深入的感觉替代:无创的,使生物神经网络能够从人工神经网络接收意见

Deep Sensory Substitution: Noninvasively Enabling Biological Neural Networks to Receive Input from Artificial Neural Networks

论文作者

Port, Andrew, Kim, Chelhwon, Patel, Mitesh

论文摘要

正如格言“图片值得一千个单词”所表达的那样,当使用口头语言传达视觉信息时,简洁可能是一个挑战。
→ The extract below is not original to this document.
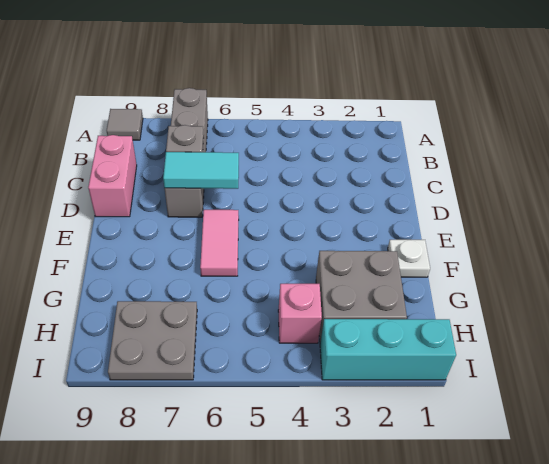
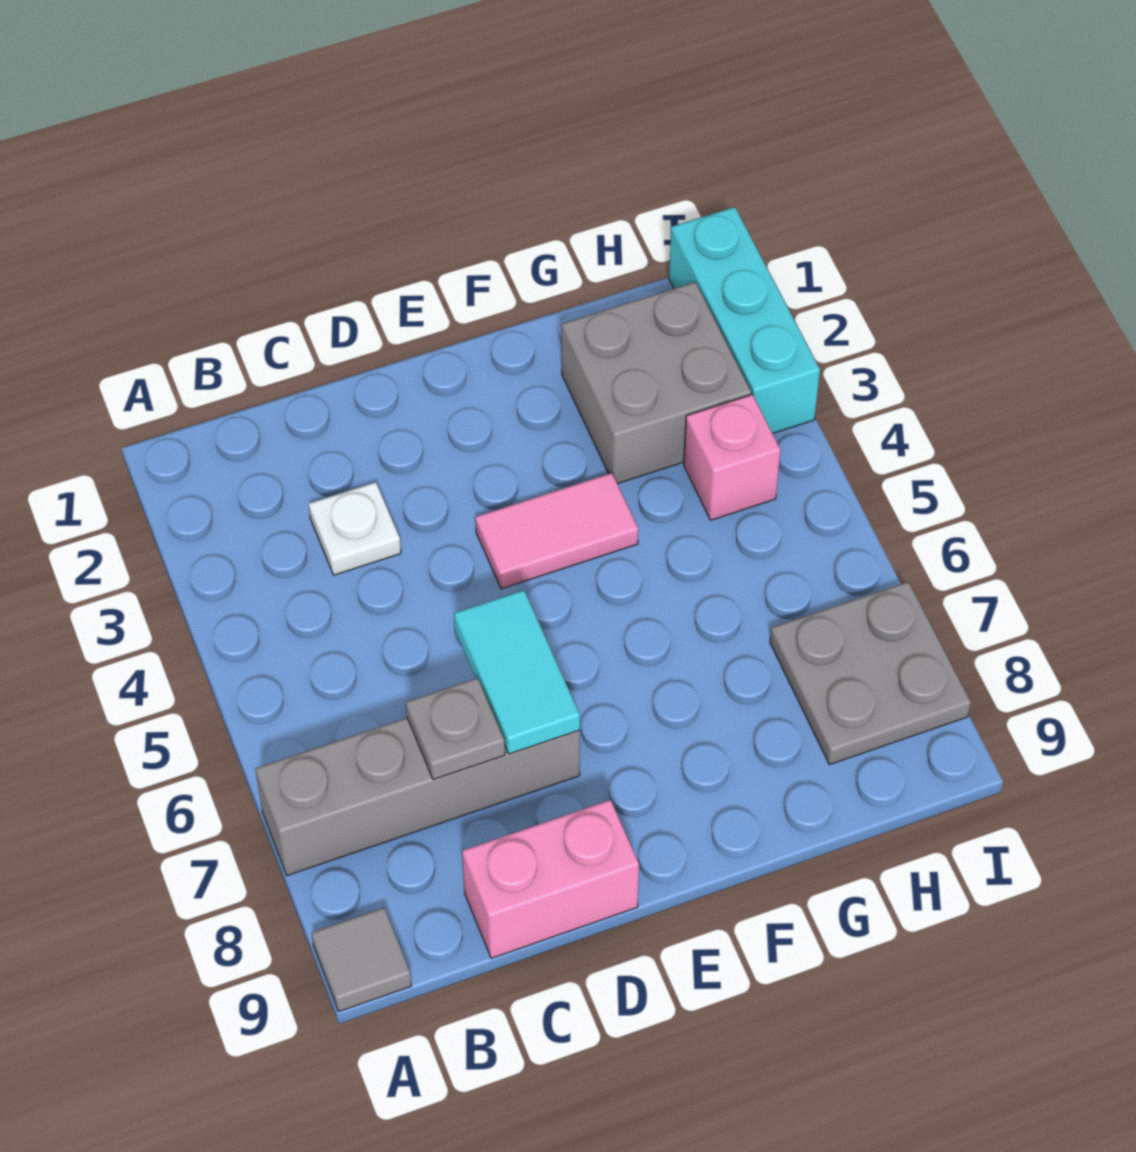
pink 1x2 tile [200,210,239,276] -> pink 1x2 tile moved to [475,473,638,589]
white 1x1 plate [388,240,430,277] -> white 1x1 plate moved to [309,482,401,575]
这项工作描述了一种新颖的技术,用于利用机器学习的功能嵌入将视觉(和其他类型的)信息超声为感知音频域,从而使用户只使用其听觉教师来感知此信息。该系统使用验证的图像嵌入网络来提取视觉特征,并将其嵌入欧几里得空间的紧凑子集中 - 这将图像转换为特征向量,其$ l^2 $距离可以用作相似性的有意义的度量。然后,使用生成的对抗网络(GAN)来查找特征向量的度量空间的距离映射到由配备有欧几里得公制或梅尔斯波斯基于CEPSTRUM基于Cepstrum的精神距离距离的目标音频数据集定义的度量空间。我们通过将面孔的图像纳入人类言语般的音频来演示这种技术。对于两个目标音频指标,GAN成功地找到了度量标准映射,并且在人体主题测试中,用户能够准确地对面部的音频进行分类。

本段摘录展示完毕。